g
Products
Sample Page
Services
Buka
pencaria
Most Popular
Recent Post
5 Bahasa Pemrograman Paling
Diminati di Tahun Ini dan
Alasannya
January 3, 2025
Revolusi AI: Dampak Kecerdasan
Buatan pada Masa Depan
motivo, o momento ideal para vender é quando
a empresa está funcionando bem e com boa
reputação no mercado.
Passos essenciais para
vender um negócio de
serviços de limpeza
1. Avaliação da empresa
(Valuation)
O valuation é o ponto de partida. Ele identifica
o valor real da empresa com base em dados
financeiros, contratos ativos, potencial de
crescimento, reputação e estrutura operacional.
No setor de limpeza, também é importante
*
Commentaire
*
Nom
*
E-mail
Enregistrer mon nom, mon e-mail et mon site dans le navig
══════
> _Action item_
Say how many lines of the data hold the string "limpeza". Reply with the number alone.

> _Result of the exercise_
2